In part, this explosion of infrastructure has been underway pre-pandemic to serve burgeoning trade between China and the rest of the world.
One example of a rail connection that has seen robust trade is the one that goes from China to Europe, passing through Russia and Central Asia, were introduced in the earlier part of 2010s, and have become part of the Belt and Road Initiative.
Rail and truck shipments from China to Europe have also increased during this period – by almost double according to forwarding group Geodis.
But these modes of transportation will not be able to substitute sea freight, especially because land-based modes – limited by vehicular size, with time, fuel and manpower costs making it less efficient compared to maritime shipping – have also been traditionally more expensive than sea freight.
The pandemic has also made long-distance, multi-country cross-border trucking less efficient as stepped-up checks, screening and customs slowed waiting times at the China-Vietnam border crossing and more.
Perhaps vaccinating drivers, which is what Malaysia and Singapore have pledged to undertake, could alleviate pain points.
While they are an important part of the alternative shipment modes for companies, whether they become more widely adopted in the long term, would depend on price, and how seamless border clearance processes get.
SUPPLY CHAIN RESILIENCE IS EXPENSIVE
In the longer term, the Suez Canal incident is likely to be part of the larger trend in recent years that sees companies focusing more on supply chain and business continuity.
Ensuring supply chain continuity is more expensive though. It involves keeping more inventory, rather than focusing on Just-in-Time (JIT) deliveries.
It requires securing multiple sources to ensure supply continuity, which can also increase the cost of logistics and the price of products. Countries and companies are also exploring near-shoring alternatives, especially in critical supplies such as food, medicine and energy, where possible.
For example, Singapore’s focus on food resilience may see vegetables sourced from local producers that could be more expensive since these are produced in land-scarce Singapore, using advanced vertical farming technology.

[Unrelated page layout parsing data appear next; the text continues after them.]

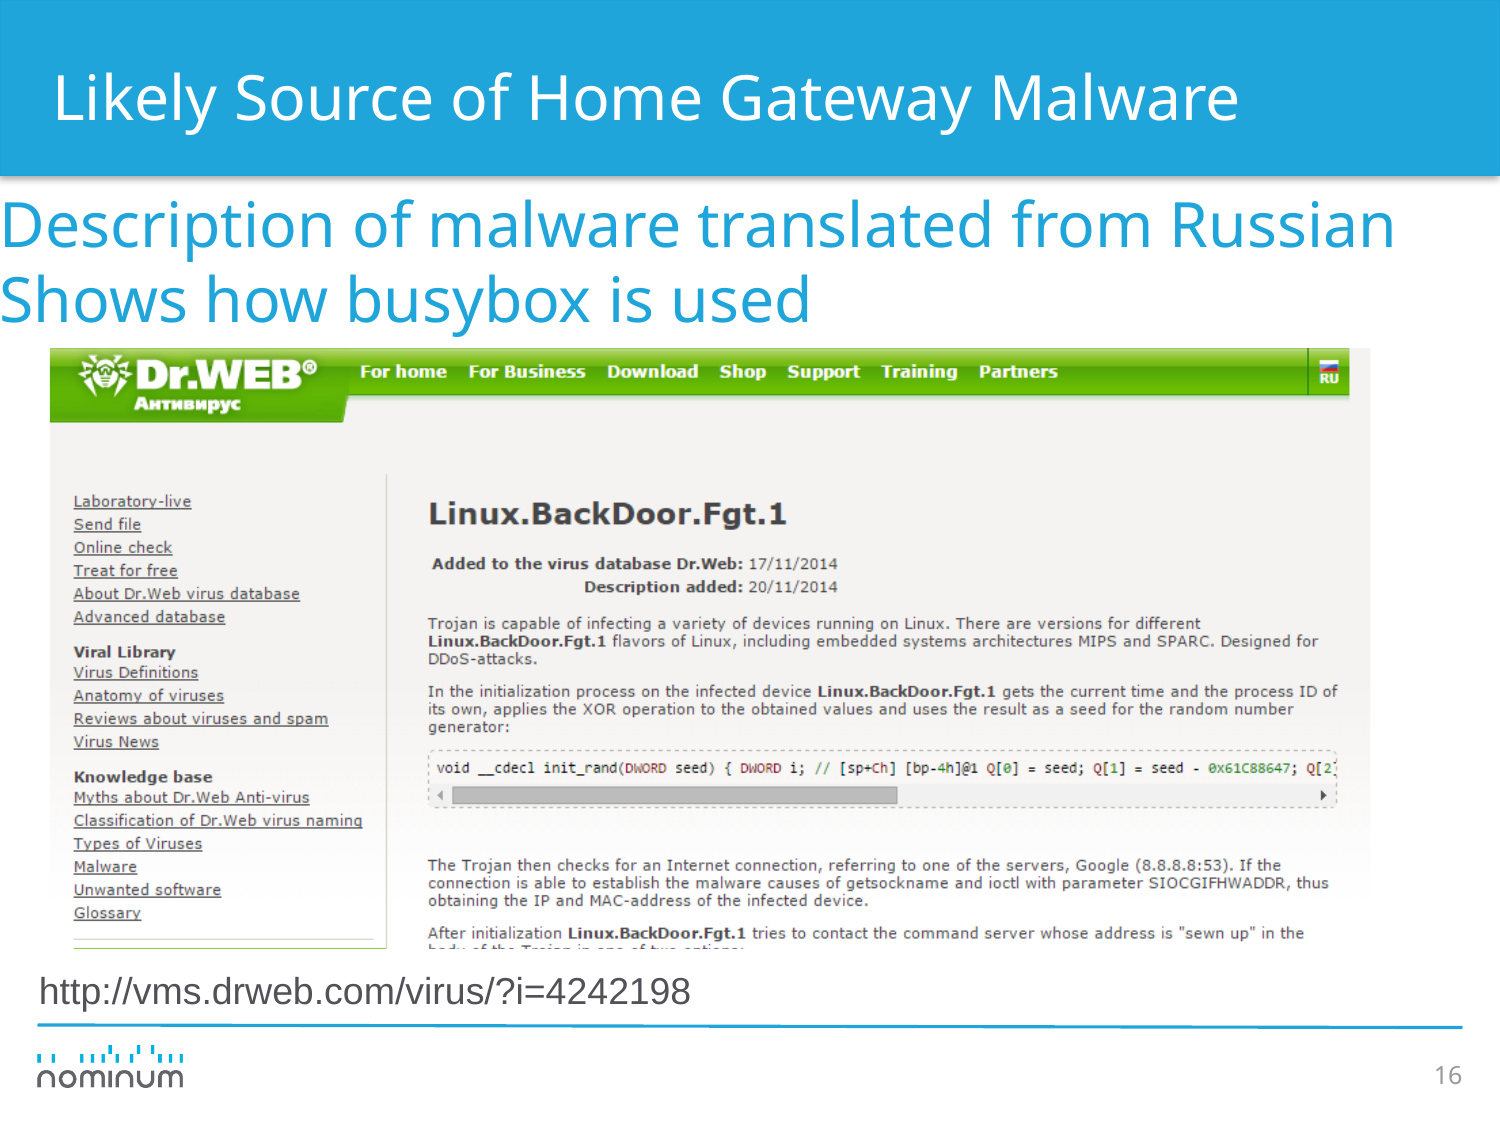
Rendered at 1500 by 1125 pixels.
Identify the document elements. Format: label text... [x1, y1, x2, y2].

title Likely Source of Home Gateway Malware [37, 38, 1464, 163]
picture [49, 347, 1371, 949]
text_box Description of malware translated from Russian Shows how busybox is used [0, 185, 1400, 336]
picture [37, 1045, 183, 1088]
text_box http://vms.drweb.com/virus/?i=4242198 [24, 959, 707, 1020]
slide_number 16 [1112, 1027, 1463, 1088]
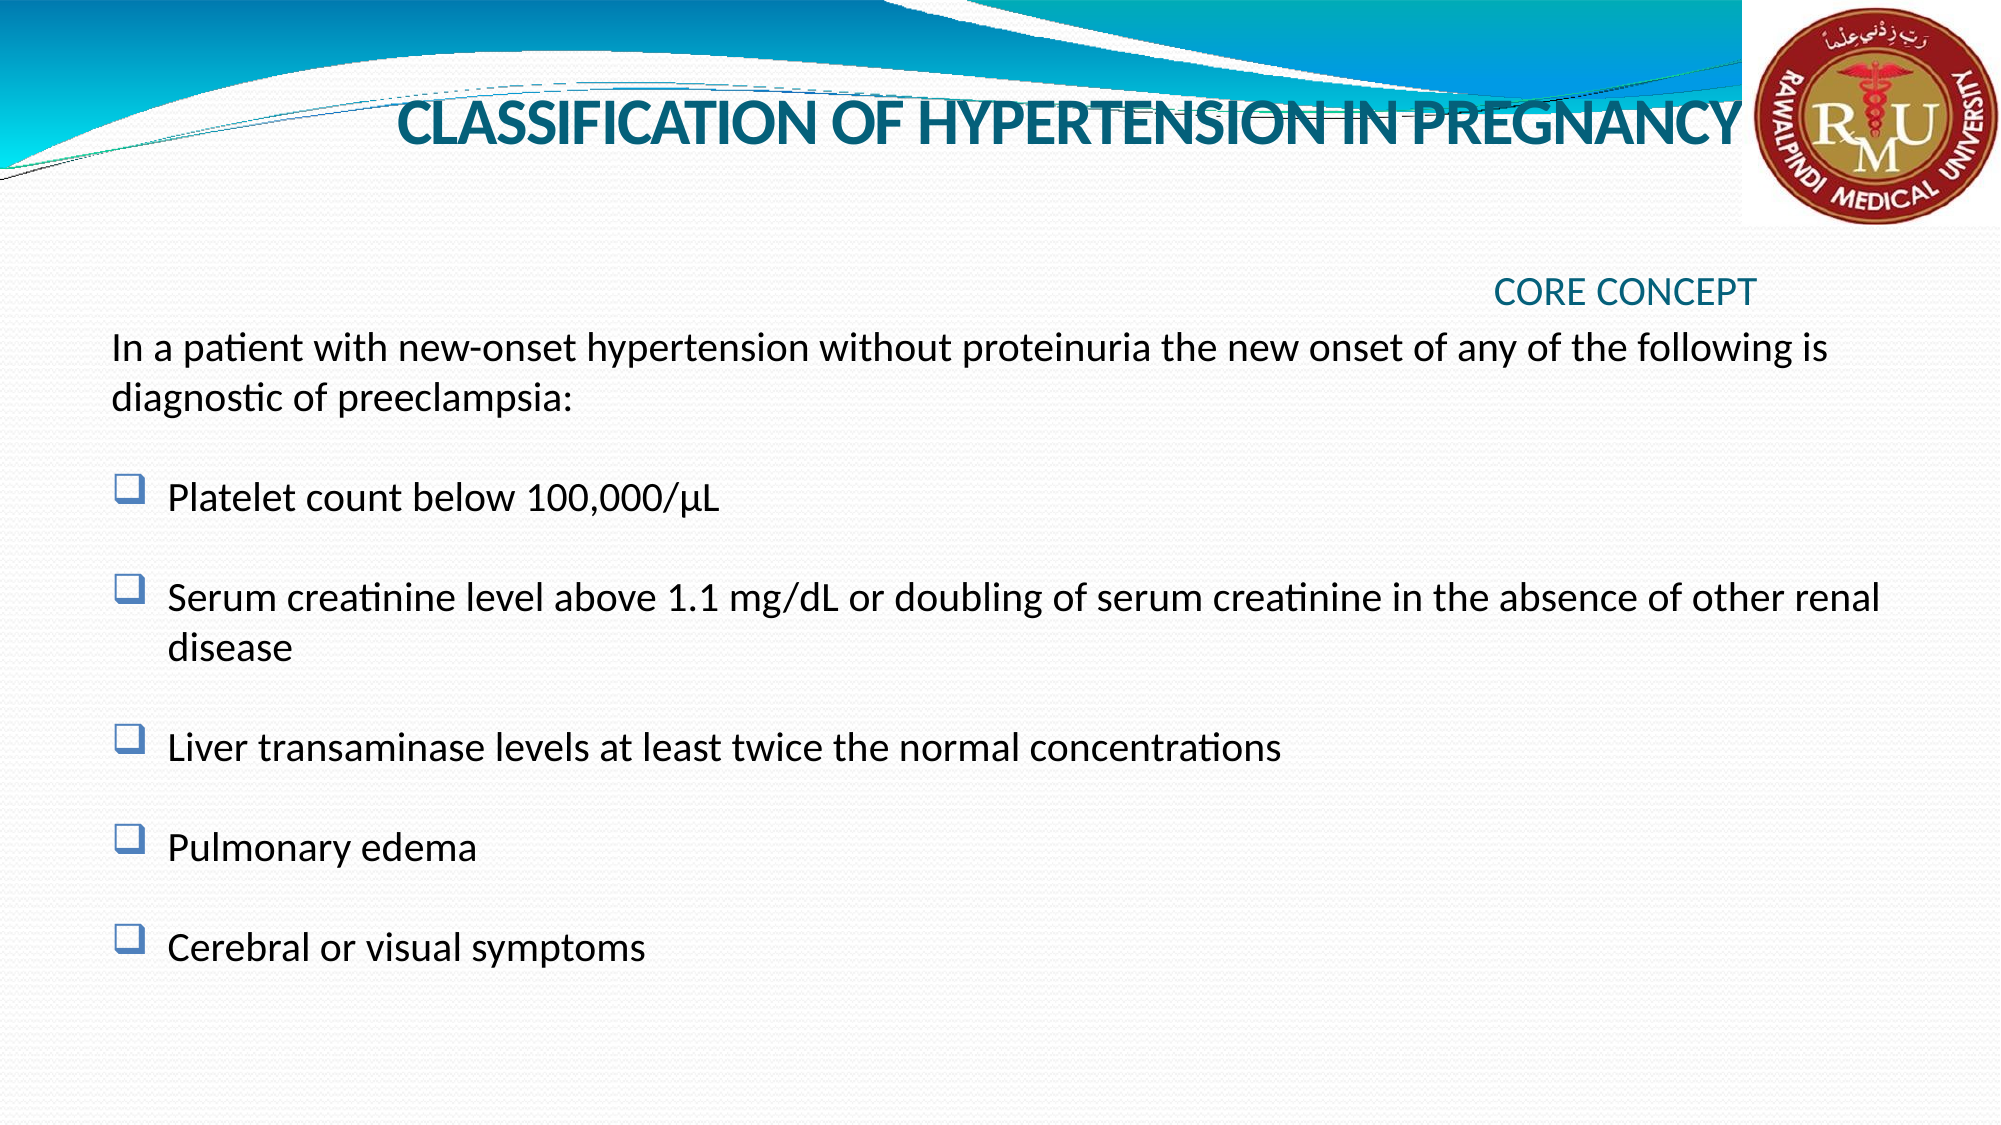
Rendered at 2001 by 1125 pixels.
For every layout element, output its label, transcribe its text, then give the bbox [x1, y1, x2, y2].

picture [1522, 292, 1537, 301]
title CLASSIFICATION OF HYPERTENSION IN PREGNANCY CORE CONCEPT [150, 0, 1758, 292]
picture [1624, 292, 1640, 301]
picture [0, 0, 2000, 1125]
list In a patient with new-onset hypertension without proteinuria the new onset of any of the following is diagnostic of preeclampsia: Platelet count below 100,000/μL Serum creatinine level above 1.1 mg/dL or doubling of serum creatinine in the absence of other renal disease Liver transaminase levels at least twice the normal concentrations Pulmonary edema Cerebral or visual symptoms [111, 319, 1889, 976]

Companies will have to weigh trade-offs between the costs of contingency planning versus the costs of disruption.
If disruptions are rare like black swan events, then it does not make sense to pay for the extra costs of risk mitigation. If, however, we expect to see some form of disruption regularly, then it would make commercial sense to pay for the extra costs of back-up plans.
CHANGING GLOBAL SUPPLY CHAIN STRUCTURES
Overall, an incident like what happened at the Suez Canal would likely not cause major changes to supply chains.
However, the global supply chain landscape has been changing and adapting, reshaped by new emerging markets, trade tariffs, impact of technologies such as automation and e-commerce, and most recently, COVID-19 disruptions.
We are more likely to see a portfolio approach rather than a one-size-fits-all approach, with a business mix that is spread across different customers and different countries.
Companies may feel that with certain markets, products and trade routes, diversifying is key, whereas in less risky markets or more stable businesses, going with tried and trusted options is adequate and may be more cost-effective.
Companies need to understand the overall trend lines and invest based on a medium-and-long-term perspective, while preparing for the inevitable short-term operational fluctuations.
Global supply chains will continue to become more varied, with regional supply chains interlinked globally as well.
The Suez Canal incident is one more reminder of the need for supply chain resilience in Singapore’s long-term planning.
Goh Puay Guan is an associate professor in the Analytics & Operations Department at the National University of Singapore (NUS) Business School. He is also the Academic Director of the NUS MSc in Industry 4.0 programme. The opinions expressed are those of the writer and do not represent the views and opinions of NUS.